İkinci fıkra kapsamında yoklama kaçağı kaldıktan sonra ertelemesi yapılanlar ile birliklerine sevk edilenler hakkında bu Kanunun 89 uncu maddesinin dört ila yedinci fıkra hükümleri uygulanır.
Yoklama kaçağı iken ertelemesi yapılmış olanlar, ertelemelerinin bittiği tarihi takip eden ilk mesai günü sevk edilirler.”
MADDE 3 – 1111 sayılı Kanunun 89 uncu maddesi aşağıdaki şekilde değiştirilmiştir.
“MADDE 89 – Sınıf ve tertibatı belirlenmiş olanlardan, yapılan bildirim veya duyuru üzerine birlikte sevk edilecekleri emsallerinin sevk tarihinin son gününe kadar gelmeyen ve bu durumları 47 nci maddede yazılı özürlerinden ileri gelmediği belirlenenler ile sevk edildikten sonra askerliğini yapacağı kıtaya gitmeksizin kaçanlardan elde edilip de erteleme hakkı bulunmayanlar derhal sevk olunurlar.
Bunlardan yedek subay yetişme şartlarını taşıyanlar, muayyen zamanlarda birliklerine veya yedek subay yetiştiren sınıf okullarına sevk edilirler.
Bakaya iken ertelemesi yapılmış olanlar, ertelemelerinin bittiği tarihi takip eden ilk mesai günü sevk edilirler.
Barışta, kabul edilebilir bir özrü olmaksızın;
a) Yoklama kaçaklarından birlikte son yoklamaya tabi oldukları doğumluların yurt genelinde normal sevk yılı içindeki son kafilesi gönderilmiş bulunanlar için, son kafilenin gönderilmesi tarihinden,
b) Saklılardan yaşıtlarının yurt genelinde normal sevk yılı içindeki son kafilesi gönderilmiş bulunanlar için, son kafilenin gönderilmesi tarihinden,
c) Bakaya kalanlar için, bakaya kaldıkları tarihten,
d) İhtiyat erattan çağrılıp da birlikte işleme tabi olduğu kişiler gönderilmiş bulunanlar için, en son gönderilme tarihinden,
e) Yoklama kaçağı, saklı veya bakaya olup olmamasına bakılmaksızın askerlik şubesince sevk edildiği kıtasına katılmayan veya geç katılanlar için, kendilerine tanınan kanuni yol süresinin bitiminden,
itibaren dört ay içinde gelenler ikiyüzelli, yakalananlar bin; dört aydan sonra bir yıl içinde gelenler beşyüz, yakalananlar ikibin; bir yıldan sonra gelenler yediyüzelli, yakalananlar üçbin Türk Lirası idarî para cezasıyla cezalandırılır.

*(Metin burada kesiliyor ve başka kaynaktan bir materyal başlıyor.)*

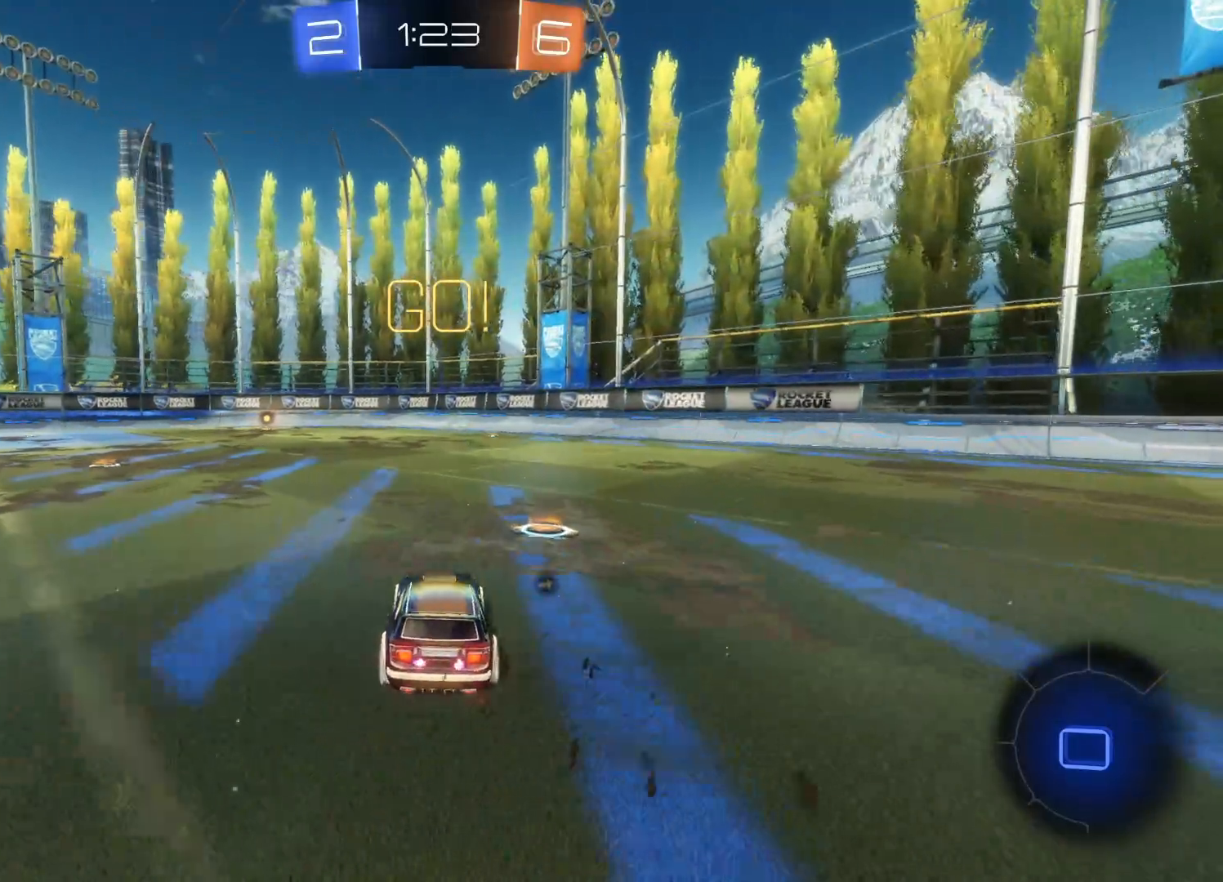
{"buttons": ["TRIANGLE", "R2"], "left_stick": "center", "right_stick": "center", "events": [[67, "CROSS", "down"], [117, "left_stick", "up-left"], [150, "CROSS", "up"], [200, "CROSS", "down"], [250, "CIRCLE", "down"], [283, "CIRCLE", "up"], [283, "CROSS", "up"], [367, "TRIANGLE", "down"], [367, "left_stick", "center"]]}
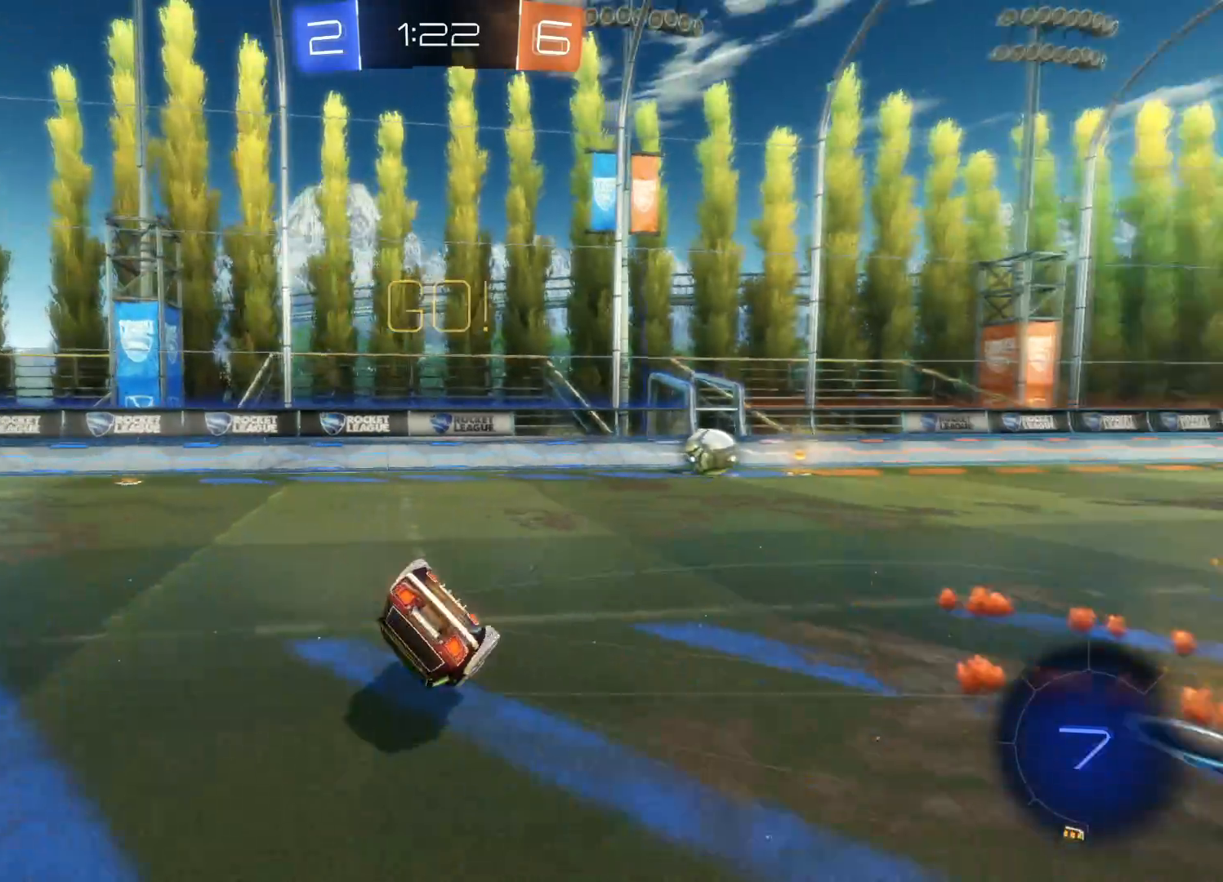
{"buttons": ["R2"], "left_stick": "center", "right_stick": "center", "events": [[33, "TRIANGLE", "up"], [267, "TRIANGLE", "down"], [417, "TRIANGLE", "up"]]}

Bir yıldan sonra tamamlanan her takvim yılı için kendiliğinden gelenler ayrıca bin, yakalananlar ayrıca ikibin Türk Lirası idarî para cezası ile cezalandırılır. Ancak, bu eylemlerinden sonra askerlik şubesince ilk sevk edildikleri kıtalara gecikmeksizin katılmaları halinde haklarında verilecek idarî para cezalarının yarısı verilir.
Bu madde uyarınca verilecek idarî para cezalarına ilişkin evrak, yükümlünün bağlı olduğu askerlik şubesi başkanlıklarınca yükümlünün nüfusa kayıtlı olduğu yer mülki idare amirliklerine gönderilir ve idarî para cezası ilgili il ya da ilçe idare kurullarınca verilir.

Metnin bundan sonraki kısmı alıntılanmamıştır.